Use standard top-k when:
  ✓ Knowledge base is well-curated with minimal redundancy
  ✓ The query requires the most precise single answer (not multiple perspectives)
  ✓ Latency is critical (MMR adds O(k × fetch_k) pairwise comparisons)

Lambda tuning:
  λ = 0.7–0.8: mostly relevance, slight diversity
  λ = 0.5:     balanced (recommended starting point)
  λ = 0.3:     strongly diverse — may sacrifice relevance

Interview Answer

"Maximal Marginal Relevance iteratively selects documents by maximising a combination of relevance to the query and dissimilarity to already-selected documents: MMR(dᵢ) = λ·Sim(dᵢ, query) - (1-λ)·max_j Sim(dᵢ, dⱼ).
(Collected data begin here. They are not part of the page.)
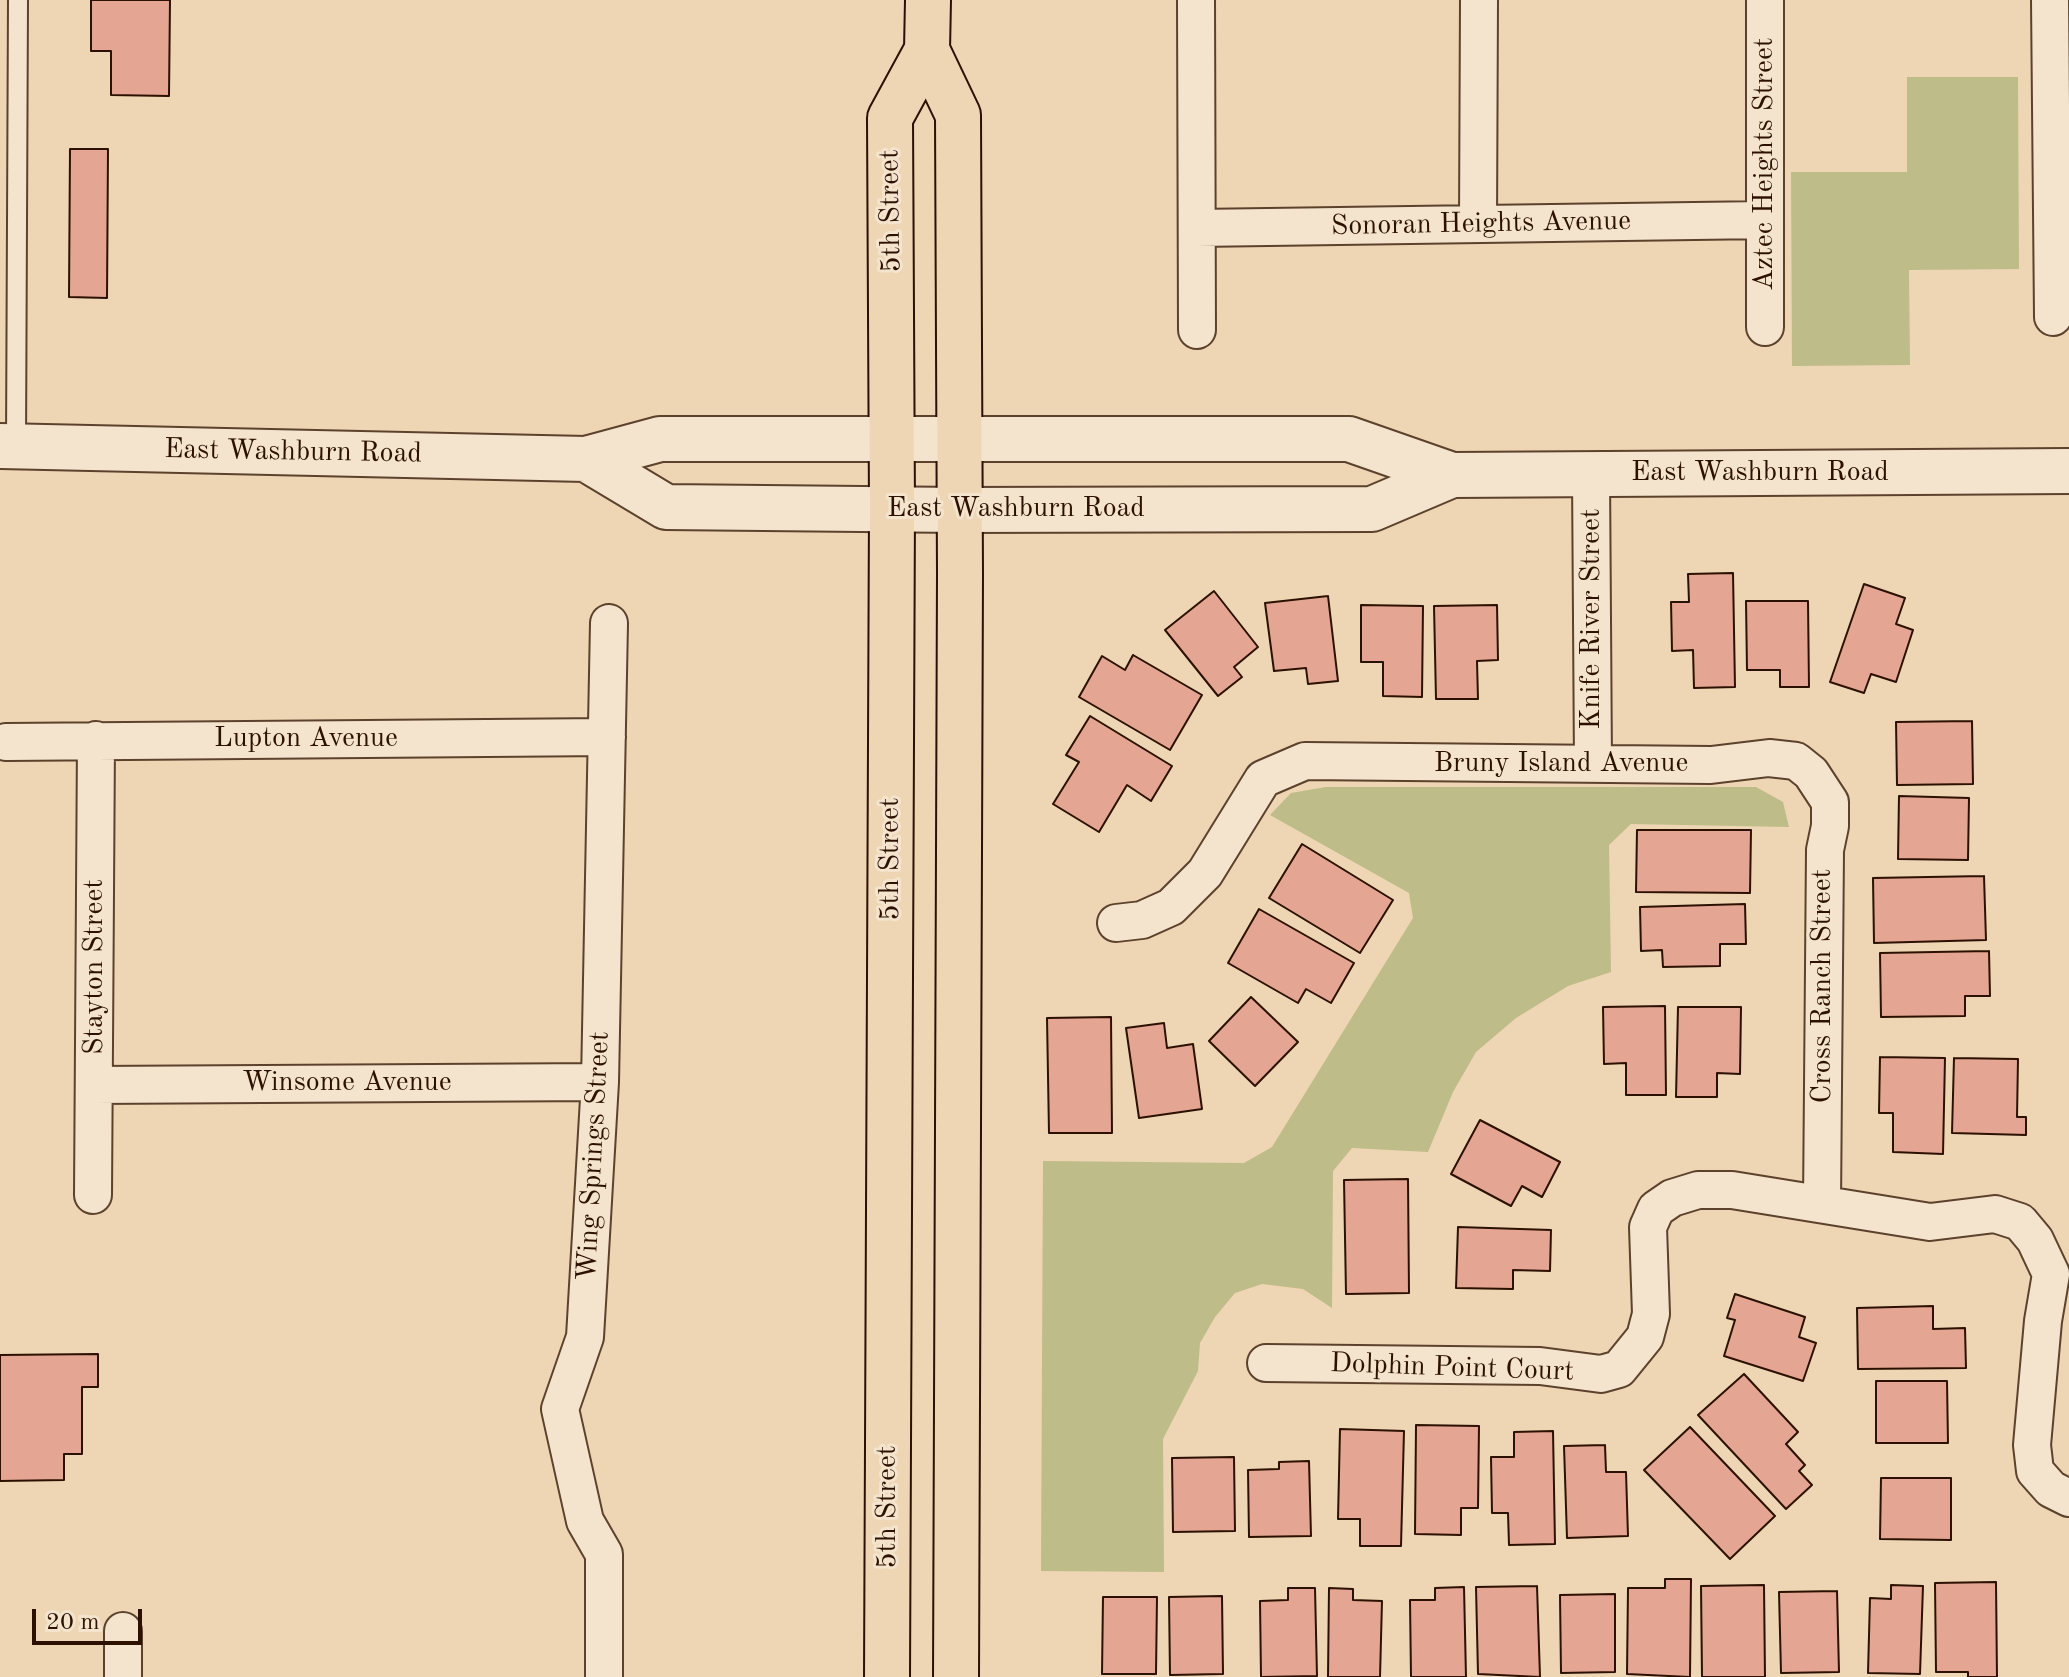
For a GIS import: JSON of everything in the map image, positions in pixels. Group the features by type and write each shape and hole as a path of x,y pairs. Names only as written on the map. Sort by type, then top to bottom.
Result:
{"main road":[{"name":"5th Street","path":"928,0 927,50 958,115 960,510 956,1677"},
{"name":"5th Street","path":"887,1677 892,508 890,118 927,50"}],"street":[{"path":"1196,0 1197,330"},
{"path":"1478,223 1479,0"},
{"name":"Aztec Heights Street","path":"1765,0 1765,327"},
{"path":"2050,0 2061,220 2053,317"},
{"name":"Sonoran Heights Avenue","path":"1197,228 1765,220"},
{"name":"East Washburn Road","path":"8,446 586,459 660,439 1349,439 1452,475 2069,471"},
{"name":"East Washburn Road","path":"586,459 666,507 1372,509 1452,475"},
{"name":"Knife River Street","path":"1591,474 1593,764"},
{"name":"Wing Springs Street","path":"604,1677 604,1554 585,1521 560,1409 585,1337 600,1082 609,623"},
{"name":"Lupton Avenue","path":"6,742 607,737"},
{"name":"Stayton Street","path":"93,1195 96,740"},
{"name":"Bruny Island Avenue","path":"1116,923 1142,920 1171,907 1205,873 1263,779 1305,761 1711,765 1769,758 1796,761 1811,773"},
{"name":"Cross Ranch Street","path":"1811,773 1830,802 1830,826 1825,850 1822,1204"},
{"name":"Winsome Avenue","path":"94,1085 600,1082"},
{"name":"Dolphin Point Court","path":"1266,1363 1540,1366 1601,1374 1619,1369 1645,1337 1651,1314 1648,1227 1656,1209 1672,1198 1698,1190 1732,1190 1822,1204"},
{"path":"1822,1204 1930,1222 1995,1214 2020,1222 2035,1240 2051,1274 2043,1321 2032,1445 2035,1471 2060,1494"},
{"path":"123,1631 123,1677"}],"lane":[{"path":"8,446 18,0"}],"shaded area":[{"path":"1907,77 2018,77 2019,269 1909,270 1910,365 1792,366 1791,172 1907,172"},
{"path":"1326,787 1756,787 1783,802 1789,827 1631,824 1609,845 1611,972 1568,986 1516,1018 1476,1052 1453,1092 1428,1152 1352,1148 1333,1171 1332,1308 1303,1289 1262,1284 1235,1293 1215,1317 1200,1343 1198,1371 1163,1439 1164,1572 1041,1571 1043,1161 1244,1163 1272,1147 1413,918 1409,893 1270,815 1291,793"}],"building":[{"path":"91,0 170,0 169,96 111,95 111,51 91,51"},
{"path":"70,149 108,149 107,298 69,297"},
{"path":"1733,573 1735,687 1694,688 1693,650 1672,651 1671,602 1689,602 1688,574"},
{"path":"1864,584 1905,598 1896,624 1913,630 1896,682 1871,674 1864,693 1830,682"},
{"path":"1214,591 1258,647 1234,667 1242,677 1218,696 1165,630"},
{"path":"1328,596 1338,681 1308,684 1306,668 1274,671 1265,603"},
{"path":"1746,601 1808,601 1809,687 1780,687 1780,670 1747,670"},
{"path":"1361,605 1423,606 1422,697 1383,696 1383,662 1361,662"},
{"path":"1497,605 1498,660 1477,661 1478,699 1436,699 1434,606"},
{"path":"1133,655 1202,695 1170,750 1079,697 1102,656 1125,670"},
{"path":"1090,716 1172,766 1151,801 1127,785 1099,832 1053,804 1079,762 1066,755"},
{"path":"1972,721 1973,784 1897,785 1896,722"},
{"path":"1899,796 1969,798 1968,860 1898,859"},
{"path":"1637,830 1751,830 1750,893 1636,892"},
{"path":"1302,844 1393,900 1360,953 1269,898"},
{"path":"1984,876 1986,940 1874,943 1873,878"},
{"path":"1745,904 1746,944 1720,944 1720,966 1663,967 1662,950 1641,951 1640,907"},
{"path":"1259,909 1354,963 1331,1003 1306,989 1298,1003 1228,963"},
{"path":"1989,951 1990,996 1965,996 1965,1016 1881,1017 1880,953"},
{"path":"1251,997 1298,1042 1255,1086 1209,1041"},
{"path":"1665,1006 1666,1095 1626,1095 1626,1063 1604,1064 1603,1007"},
{"path":"1678,1007 1741,1007 1740,1074 1717,1073 1717,1097 1676,1097"},
{"path":"1111,1017 1112,1133 1049,1133 1047,1018"},
{"path":"1164,1023 1167,1048 1193,1044 1202,1109 1139,1118 1126,1028"},
{"path":"1880,1057 1945,1058 1943,1154 1893,1152 1893,1113 1879,1113"},
{"path":"1954,1058 2018,1059 2017,1117 2026,1117 2026,1135 1952,1133"},
{"path":"1480,1120 1560,1162 1542,1197 1522,1186 1511,1206 1451,1174"},
{"path":"1408,1179 1409,1293 1346,1294 1344,1180"},
{"path":"1458,1227 1551,1230 1550,1271 1513,1270 1513,1289 1456,1288"},
{"path":"1735,1294 1805,1317 1799,1337 1816,1343 1803,1381 1724,1356 1735,1320 1727,1318"},
{"path":"1933,1306 1933,1329 1965,1328 1966,1368 1858,1369 1857,1308"},
{"path":"98,1354 98,1387 82,1387 82,1454 64,1454 64,1480 0,1481 0,1355"},
{"path":"1744,1374 1798,1432 1786,1444 1805,1465 1799,1471 1812,1485 1786,1509 1698,1415"},
{"path":"1876,1381 1947,1381 1948,1443 1876,1443"},
{"path":"1416,1425 1479,1426 1478,1508 1461,1508 1461,1535 1415,1534"},
{"path":"1690,1427 1775,1516 1730,1559 1644,1470"},
{"path":"1340,1429 1404,1431 1401,1546 1360,1546 1360,1519 1338,1519"},
{"path":"1553,1431 1555,1544 1509,1545 1508,1513 1492,1513 1491,1457 1514,1457 1514,1432"},
{"path":"1605,1445 1606,1472 1626,1472 1628,1536 1567,1538 1564,1446"},
{"path":"1234,1457 1235,1531 1173,1532 1172,1458"},
{"path":"1309,1461 1311,1536 1249,1537 1248,1470 1279,1469 1279,1462"},
{"path":"1881,1478 1951,1478 1951,1540 1880,1539"},
{"path":"1665,1579 1691,1579 1690,1677 1627,1674 1628,1588 1665,1588"},
{"path":"1996,1582 1997,1677 1968,1677 1968,1672 1936,1672 1935,1583"},
{"path":"1764,1585 1765,1677 1702,1677 1701,1586"},
{"path":"1891,1585 1923,1586 1920,1674 1868,1673 1870,1598 1891,1599"},
{"path":"1537,1586 1540,1677 1478,1674 1476,1587"},
{"path":"1464,1587 1466,1677 1411,1677 1410,1600 1435,1600 1435,1588"},
{"path":"1288,1588 1315,1588 1317,1676 1261,1677 1260,1601 1288,1600"},
{"path":"1329,1588 1353,1589 1353,1600 1382,1601 1380,1677 1328,1677"},
{"path":"1837,1591 1839,1672 1781,1673 1779,1592"},
{"path":"1615,1594 1615,1672 1561,1673 1560,1595"},
{"path":"1222,1596 1223,1674 1170,1675 1169,1597"},
{"path":"1103,1597 1157,1597 1156,1674 1102,1674"}]}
This prevents returning five near-identical chunks when the top cosine matches happen to be paraphrases of each other — a common problem when chunking with high overlap. I use MMR when the knowledge base has redundancy or when the query needs multi-faceted coverage. The practical recipe: fetch 20 candidates with cosine search, then MMR-select 5; lambda=0.5 is a good default."